>> begin

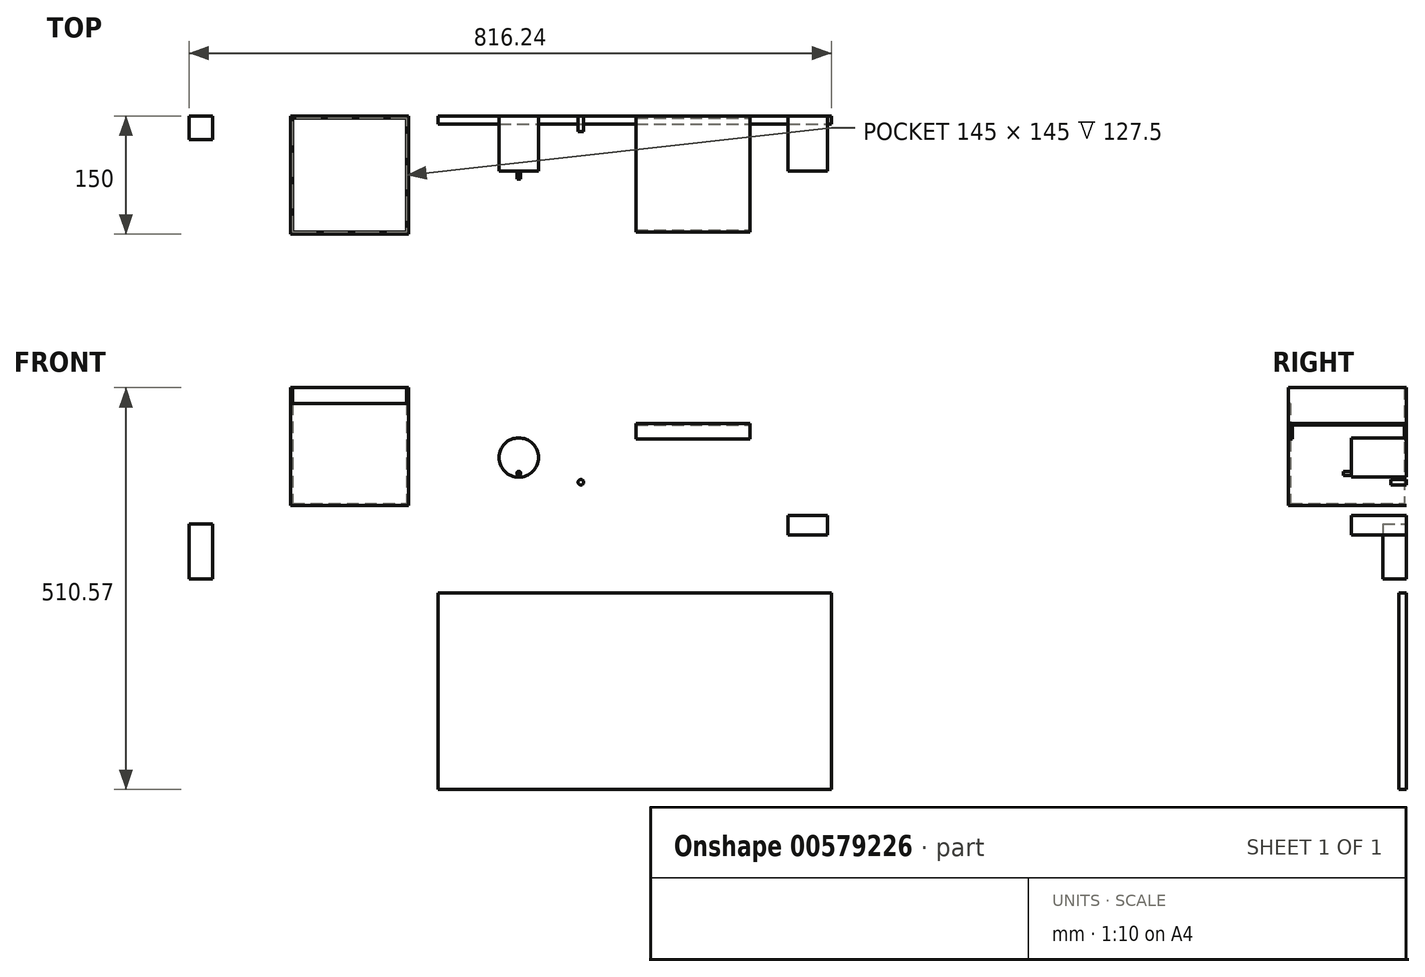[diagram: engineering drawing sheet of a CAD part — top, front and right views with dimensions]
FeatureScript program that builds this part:
annotation { "Feature Type Name" : "Feature", "Feature Type Description" : "" }
export const myFeature = defineFeature(function(context is Context, id is Id, definition is map)
    precondition{}
    {
        {
            var Q0;
            Q0=qCreatedBy(makeId("Front.planeOp"),FACE);
            var sketch = newSketch(context, id + "F0", { "sketchPlane" : qUnion([Q0])});
            skLineSegment(sketch, "E0.bottom", {"start": v(0, 0) * mm, "end": v(500, 0) * mm});
            skLineSegment(sketch, "E0.top", {"start": v(0, -250) * mm, "end": v(500, -250) * mm});
            skLineSegment(sketch, "E0.left", {"start": v(0, 0) * mm, "end": v(0, -250) * mm});
            skLineSegment(sketch, "E0.right", {"start": v(500, 0) * mm, "end": v(500, -250) * mm});
            skSolve(sketch);
        }
        {
            var Q0;
            Q0=qCreatedBy(makeId("Front.planeOp"),FACE);
            var sketch = newSketch(context, id + "F1", { "sketchPlane" : qUnion([Q0])});
            skLineSegment(sketch, "E1.bottom", {"start": v(-316.24, 87.62) * mm, "end": v(-286.24, 87.62) * mm});
            skLineSegment(sketch, "E1.top", {"start": v(-316.24, 17.62) * mm, "end": v(-286.24, 17.62) * mm});
            skLineSegment(sketch, "E1.left", {"start": v(-316.24, 87.62) * mm, "end": v(-316.24, 17.62) * mm});
            skLineSegment(sketch, "E1.right", {"start": v(-286.24, 87.62) * mm, "end": v(-286.24, 17.62) * mm});
            skSolve(sketch);
        }
        {
            var Q0;
            Q0=makeQuery(id+"F0.imprint","IMPRINT",FACE,{"disambiguationData":[TD([[makeQuery(id+"F0.imprint","IMPRINT",EDGE,{"derivedFrom":sQuery(id+"F0.wireOp",EDGE,"E0.bottom")}),-1.0]])]});
            extrude(context, id + "F2", {"entities" : qUnion([Q0]), "depth" : 10 * mm, "offsetDistance" : 25 * mm});
        }
        {
            var Q0;
            Q0 = qSketchRegion(id + "F1", true);
            extrude(context, id + "F3", {"entities" : qUnion([Q0]), "depth" : 30 * mm, "offsetDistance" : 25 * mm});
        }
        {
            var Q0;
            Q0=qCreatedBy(makeId("Front.planeOp"),FACE);
            var sketch = newSketch(context, id + "F4", { "sketchPlane" : qUnion([Q0])});
            skLineSegment(sketch, "E2.bottom", {"start": v(-187.08, 260.57) * mm, "end": v(-37.08, 260.57) * mm});
            skLineSegment(sketch, "E2.top", {"start": v(-187.08, 110.57) * mm, "end": v(-37.08, 110.57) * mm});
            skLineSegment(sketch, "E2.left", {"start": v(-187.08, 260.57) * mm, "end": v(-187.08, 110.57) * mm});
            skLineSegment(sketch, "E2.right", {"start": v(-37.08, 260.57) * mm, "end": v(-37.08, 110.57) * mm});
            skSolve(sketch);
        }
        {
            var Q0;
            Q0 = qSketchRegion(id + "F4", true);
            extrude(context, id + "F5", {"entities" : qUnion([Q0]), "depth" : 150 * mm, "offsetDistance" : 25 * mm});
        }
        {
            var Q0;
            Q0=makeQuery(id+"F5.opExtrude","SWEPT_FACE",FACE,{"disambiguationData":[OSD([sQuery(id+"F4.wireOp",EDGE,"E2.bottom")])]});
            shell(context, id + "F6", {"entities" : qUnion([Q0]), "thickness" : 2.5 * mm});
        }
        {
            var Q0;
            Q0=makeQuery(id+"F5.opExtrude","CAP_FACE",FACE,{"disambiguationData":[OSD([sQuery(id+"F4.wireOp",EDGE,"E2.bottom"),sQuery(id+"F4.wireOp",EDGE,"E2.top"),sQuery(id+"F4.wireOp",EDGE,"E2.left"),sQuery(id+"F4.wireOp",EDGE,"E2.right")])],"isStart":false});
            var sketch = newSketch(context, id + "F7", { "sketchPlane" : qUnion([Q0])});
            skPoint(sketch, "E3", {"position": v(-187.08, 260.57) * mm});
            skLineSegment(sketch, "E4", {"start": v(-112.08, 260.57) * mm, "end": v(-184.58, 260.57) * mm});
            skLineSegment(sketch, "E5", {"start": v(-184.58, 260.57) * mm, "end": v(-184.58, 240.57) * mm});
            skLineSegment(sketch, "E6", {"start": v(-39.58, 240.57) * mm, "end": v(-39.58, 260.57) * mm});
            skLineSegment(sketch, "E7", {"start": v(-184.58, 240.57) * mm, "end": v(-39.58, 240.57) * mm});
            skLineSegment(sketch, "E8", {"start": v(-184.58, 240.57) * mm, "end": v(-184.58, 260.57) * mm});
            skSolve(sketch);
        }
        {
            var Q0;
            {var subQ1=sQuery(id+"F7.wireOp",EDGE,"E4");Q0=makeQuery(id+"F7.imprint","IMPRINT",FACE,{"disambiguationData":[TD([[makeQuery(id+"F7.imprint","IMPRINT",EDGE,{"derivedFrom":subQ1}),-1.0]])]});}
            extrude(context, id + "F8", {"entities" : qUnion([Q0]), "operationType" : NewBodyOperationType.REMOVE, "oppositeDirection" : true, "depth" : 100 * mm, "offsetDistance" : 25 * mm});
        }
        {
            var Q0;
            Q0=qCreatedBy(makeId("Front.planeOp"),FACE);
            var sketch = newSketch(context, id + "F9", { "sketchPlane" : qUnion([Q0])});
            skCircle(sketch, "E9", {"center": v(102.75, 171.72) * mm, "radius": 25 * mm});
            skSolve(sketch);
        }
        {
            var Q0;
            Q0=makeQuery(id+"F9.imprint","IMPRINT",FACE,{"disambiguationData":[TD([[makeQuery(id+"F9.imprint","IMPRINT",EDGE,{"derivedFrom":sQuery(id+"F9.wireOp",EDGE,"E9")}),1.0]])]});
            extrude(context, id + "F10", {"entities" : qUnion([Q0]), "depth" : 70 * mm, "offsetDistance" : 25 * mm});
        }
        {
            var Q0;
            Q0=makeQuery(id+"F10.opExtrude","CAP_FACE",FACE,{"disambiguationData":[OSD([sQuery(id+"F9.wireOp",EDGE,"E9")])],"isStart":false});
            var sketch = newSketch(context, id + "F11", { "sketchPlane" : qUnion([Q0])});
            skCircle(sketch, "E10", {"center": v(102.75, 151.72) * mm, "radius": 2.5 * mm});
            skSolve(sketch);
        }
        {
            var Q0;
            Q0=makeQuery(id+"F11.imprint","IMPRINT",FACE,{"disambiguationData":[TD([[makeQuery(id+"F11.imprint","IMPRINT",EDGE,{"derivedFrom":sQuery(id+"F11.wireOp",EDGE,"E10")}),1.0]])]});
            extrude(context, id + "F12", {"entities" : qUnion([Q0]), "operationType" : NewBodyOperationType.ADD, "depth" : 10 * mm, "offsetDistance" : 25 * mm});
        }
        {
            var Q0;
            Q0=qCreatedBy(makeId("Front.planeOp"),FACE);
            var sketch = newSketch(context, id + "F13", { "sketchPlane" : qUnion([Q0])});
            skLineSegment(sketch, "E11.bottom", {"start": v(251.7, 215.24) * mm, "end": v(396.7, 215.24) * mm});
            skLineSegment(sketch, "E11.top", {"start": v(251.7, 195.24) * mm, "end": v(396.7, 195.24) * mm});
            skLineSegment(sketch, "E11.left", {"start": v(251.7, 215.24) * mm, "end": v(251.7, 195.24) * mm});
            skLineSegment(sketch, "E11.right", {"start": v(396.7, 215.24) * mm, "end": v(396.7, 195.24) * mm});
            skSolve(sketch);
        }
        {
            var Q0;
            Q0 = qSketchRegion(id + "F13", true);
            extrude(context, id + "F14", {"entities" : qUnion([Q0]), "depth" : 147.5 * mm, "offsetDistance" : 25 * mm});
        }
        {
            var Q0;
            Q0=makeQuery(id+"F14.opExtrude","SWEPT_FACE",FACE,{"disambiguationData":[OSD([sQuery(id+"F13.wireOp",EDGE,"E11.right")])]});
            var Q1;
            Q1=makeQuery(id+"F14.opExtrude","SWEPT_FACE",FACE,{"disambiguationData":[OSD([sQuery(id+"F13.wireOp",EDGE,"E11.left")])]});
            var Q2;
            Q2=makeQuery(id+"F14.opExtrude","SWEPT_FACE",FACE,{"disambiguationData":[OSD([sQuery(id+"F13.wireOp",EDGE,"E11.top")])]});
            shell(context, id + "F15", {"entities" : qUnion([Q0, Q1, Q2]), "thickness" : 2.5 * mm});
        }
        {
            var Q0;
            Q0=qCreatedBy(makeId("Front.planeOp"),FACE);
            var sketch = newSketch(context, id + "F16", { "sketchPlane" : qUnion([Q0])});
            skCircle(sketch, "E12", {"center": v(181.62, 140.38) * mm, "radius": 3.5 * mm});
            skSolve(sketch);
        }
        {
            var Q0;
            Q0=makeQuery(id+"F16.imprint","IMPRINT",FACE,{"disambiguationData":[TD([[makeQuery(id+"F16.imprint","IMPRINT",EDGE,{"derivedFrom":sQuery(id+"F16.wireOp",EDGE,"E12")}),1.0]])]});
            extrude(context, id + "F17", {"entities" : qUnion([Q0]), "depth" : 20 * mm, "offsetDistance" : 25 * mm});
        }
        {
            var Q0;
            Q0=qCreatedBy(makeId("Front.planeOp"),FACE);
            var sketch = newSketch(context, id + "F18", { "sketchPlane" : qUnion([Q0])});
            skLineSegment(sketch, "E13.bottom", {"start": v(444.69, 98.1) * mm, "end": v(494.69, 98.1) * mm});
            skLineSegment(sketch, "E13.top", {"start": v(444.69, 73.1) * mm, "end": v(494.69, 73.1) * mm});
            skLineSegment(sketch, "E13.left", {"start": v(444.69, 98.1) * mm, "end": v(444.69, 73.1) * mm});
            skLineSegment(sketch, "E13.right", {"start": v(494.69, 98.1) * mm, "end": v(494.69, 73.1) * mm});
            skSolve(sketch);
        }
        {
            var Q0;
            Q0=makeQuery(id+"F18.imprint","IMPRINT",FACE,{"disambiguationData":[TD([[makeQuery(id+"F18.imprint","IMPRINT",EDGE,{"derivedFrom":sQuery(id+"F18.wireOp",EDGE,"E13.bottom")}),-1.0]])]});
            extrude(context, id + "F19", {"entities" : qUnion([Q0]), "depth" : 70 * mm, "offsetDistance" : 25 * mm});
        }
    });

>> end

**SHORT EXERCISE**
Write out the listing above word for word, starting with its first line and going on through the line that contains "export const myFeature". Leave any pictures out of your copy.

**TASK RESPONSE**
[diagram: engineering drawing sheet of a CAD part — top, front and right views with dimensions]
FeatureScript program that builds this part:
annotation { "Feature Type Name" : "Feature", "Feature Type Description" : "" }
export const myFeature = defineFeature(function(context is Context, id is Id, definition is map)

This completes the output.